てっきり取り壊されているかもな、と思っていたが10年経ってもまだ現存していたようだった。(雑草がぼうぼうにはなっていたが。)
あの大きな門にはツタが絡みついていたし、所々に傷みが出ていて10年という時の流れを感じさせた。自慢の庭もどうやら荒れ果てていたようだった。僕はとりあえずパジェロを門の横にそのまま止めて屋敷の敷地の中に入った。そして、暫く「森宮~!」と呼びながら敷地の中をグルグルしていた・・・・がどこにも人の気配はなく、森宮もいなさそうなのであった。
うーん、やはりあの時の約束は方便だったのか・・・・。と考えを巡らせながら、ふと庭にまだあった金木犀の木の元へ向かってみた。あれから長い年月を経ていたから、もう朽ちているかもしれないと思っていたのだが、そう考えていた僕に「久しぶりだな」と言わんばかりにこの金木犀の木はガッシリとした幹と、鮮やかな葉・・・・・そしてあの時と同じ甘い金木犀の木の匂いを漂わせ、佇んでいた。
初めてここに訊ねた時の事、その後また遊びに来た時の事、勉強会を開いた時の事・・・・・その時の記憶が全て昨日の事だったように頭の中に蘇ってきた。
いつ見てもこの木は、どこか他の木とは違う風格と威厳を感じる。
暫く見とれていると、零人は金木犀の木の枝に、何やら封筒が挟まっているのを発見した。
なんでよりにもよってこんなところに引っかかっているんだろう??と不思議に思いながら、少し背伸びをしてそれを取ってみると、中には手紙が入っていた。
広げてみると、この手紙にも見覚えのある字で、こう綴られていた。
「零人君へ。 よく約束を覚えててくれたね。ありがとう。---------------でも実はあの時言った『金木犀の木』は実はこことはまた別のものなの。もちろん、ここの木も本当に大好きな木なのだけれど。多分、あなたならどの金木犀の木なのか探し当てる事ができると思う。もう少しだけ、探してみて。待ってるわ。」
「他にあるったってどこを当たればいいんだよ・・・・・金木犀の木なんてこの村のそこら中にあるぞ・・・・。」
零人は頭を掻きむしりながらそう言った。小さな村とはいえ、この近辺には金木犀の木がいくつもあった。一つずつ当たっていたらキリがない。どうしたらいいものか・・・・。
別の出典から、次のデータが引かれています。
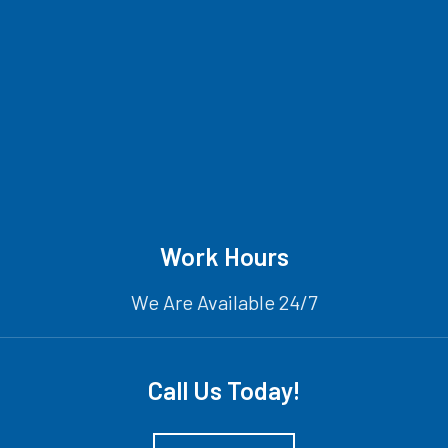
Work Hours
We Are Available 24/7
Call Us Today!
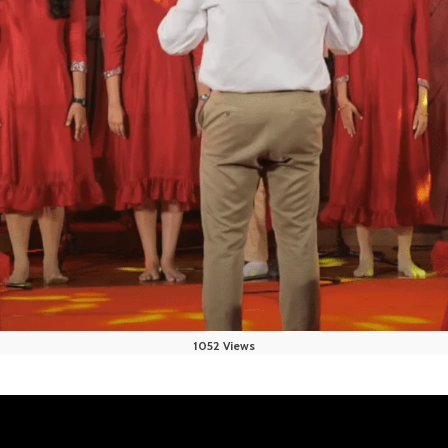
1052 Views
考え込んでいた時、ふわっと大きな風が吹き、またも金木犀の強い香りが零人の周りを包んだ。 そしてまた、零人の頭の中に香織とのいくつもの思い出がまばらに蘇ってきて、頭の中を駆け巡り始めた。
そうだ・・・・香織とは短い間ながらもあれだけ思い出を作ったんだ。僕ももっと記憶を辿って探してみなきゃな・・・・。 とりあえず、村の中を走り回りながら思い当たりそうなところを回ってみよう。